The graph of $f$ has horizontal tangents at $(1,-2)$ and $(-1,2)$.

#### Work Step by Step

$$f(x)=x^3-3x$$
Having a horizontal tangent means that having the slope, and the derivative, there equal $0$.

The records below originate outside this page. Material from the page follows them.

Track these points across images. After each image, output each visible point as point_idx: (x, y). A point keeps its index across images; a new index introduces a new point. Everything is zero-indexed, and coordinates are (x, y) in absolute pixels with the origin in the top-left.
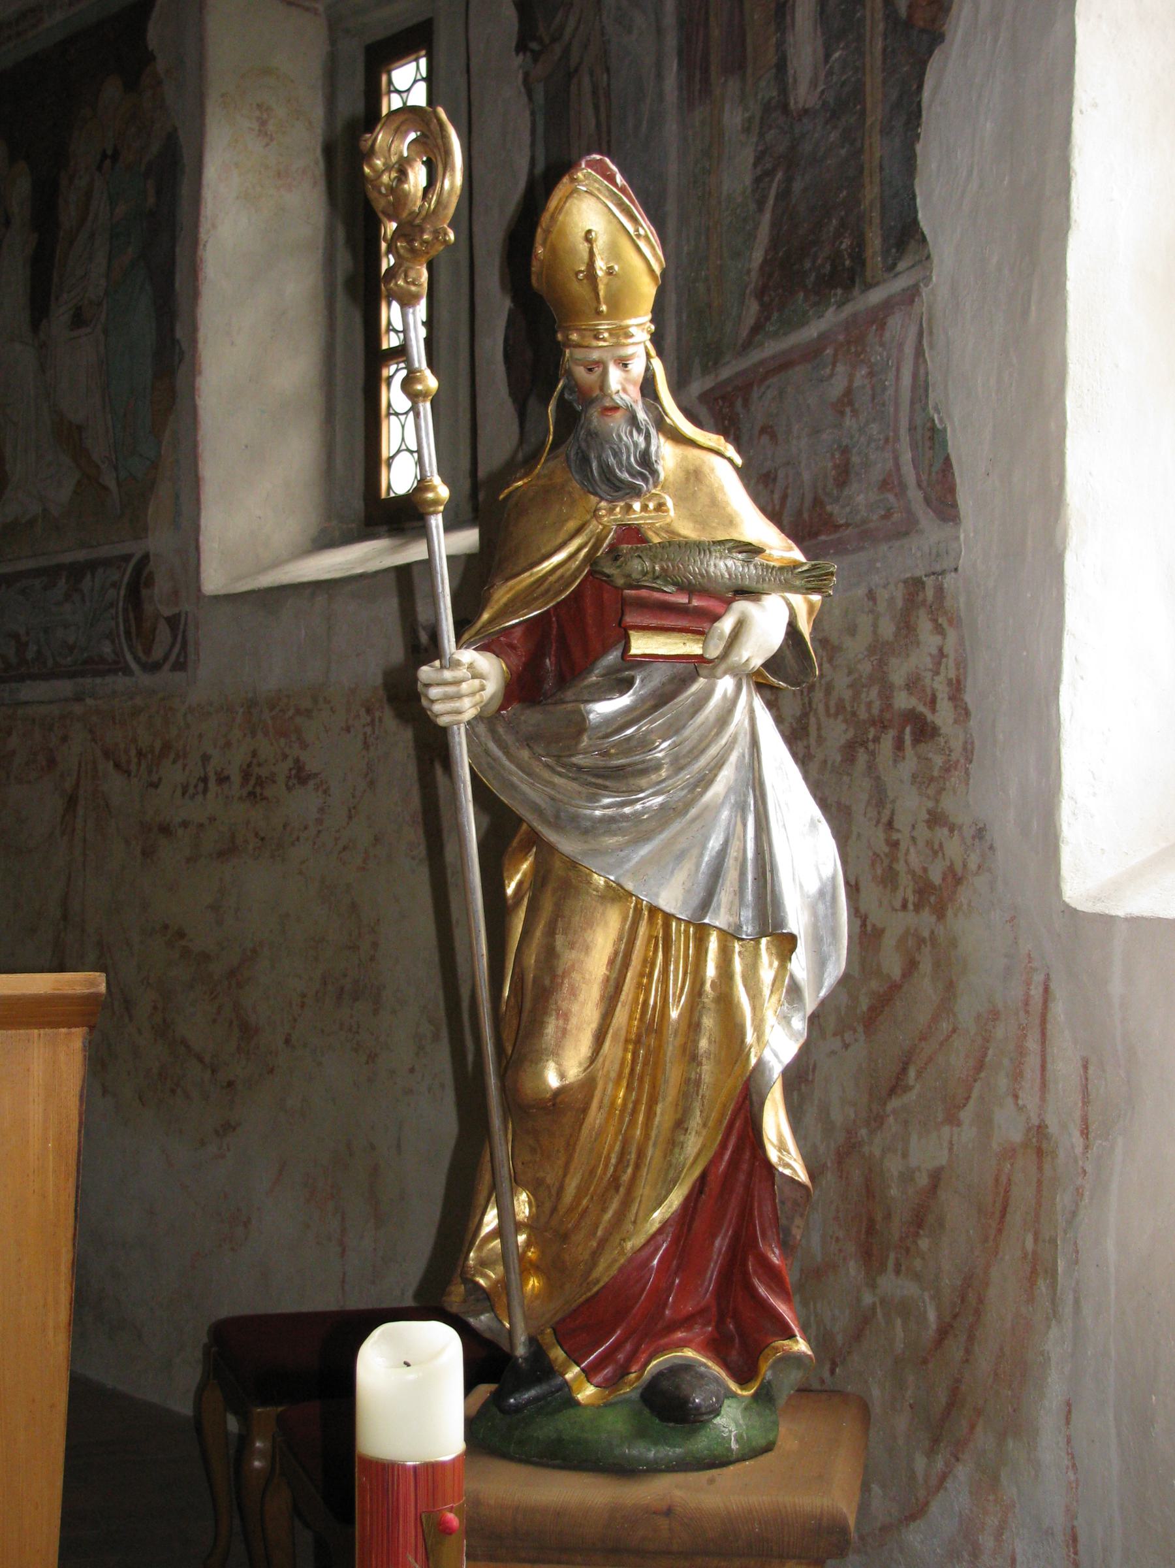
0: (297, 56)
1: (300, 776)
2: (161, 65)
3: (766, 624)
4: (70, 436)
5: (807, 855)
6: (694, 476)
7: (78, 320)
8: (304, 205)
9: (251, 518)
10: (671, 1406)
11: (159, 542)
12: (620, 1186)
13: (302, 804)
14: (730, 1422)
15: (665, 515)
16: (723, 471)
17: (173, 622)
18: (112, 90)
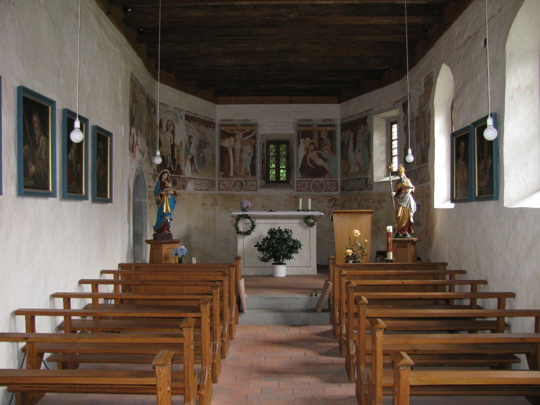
0: (383, 123)
1: (384, 201)
2: (368, 124)
3: (410, 191)
4: (358, 164)
5: (413, 204)
6: (407, 182)
7: (359, 151)
8: (384, 140)
9: (379, 174)
10: (405, 235)
11: (369, 176)
12: (402, 223)
13: (385, 204)
14: (408, 236)
15: (405, 184)
16: (409, 181)
17: (371, 185)
18: (363, 126)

In other words, we need to find $x$ such that $$\lim_{h\to0}\frac{f(x+h)-f(x)}{h}=0\hspace{1cm}(1)$$
First, we examine $f(x+h)$:
$f(x+h)=(x+h)^3-3(x+h)=x^3+3x^2h+3xh^2+h^3-3x-3h=(x^3-3x)+(3x^2h+3xh^2+h^3-3h)$
Therefore,
$$\frac{f(x+h)-f(x)}{h}=\frac{3x^2h+3xh^2+h^3-3h}{h}=3x^2+3xh+h^2-3$$
Replacing the result into $(1)$: $$\lim_{h\to0}(3x^2+3xh+h^2-3)=0$$
$$3x^2+3x\times0+0^2-3=0$$
$$3x^2-3=0$$
$$x^2-1=0$$
$$x=\pm1$$
We have $f(1)=1^3-3\times1=1-3=-2$ and $f(-1)=(-1)^3-3\times(-1)=-1+3=2$
Therefore, the graph of $f$ has horizontal tangents at $(1,-2)$ and $(-1,2)$.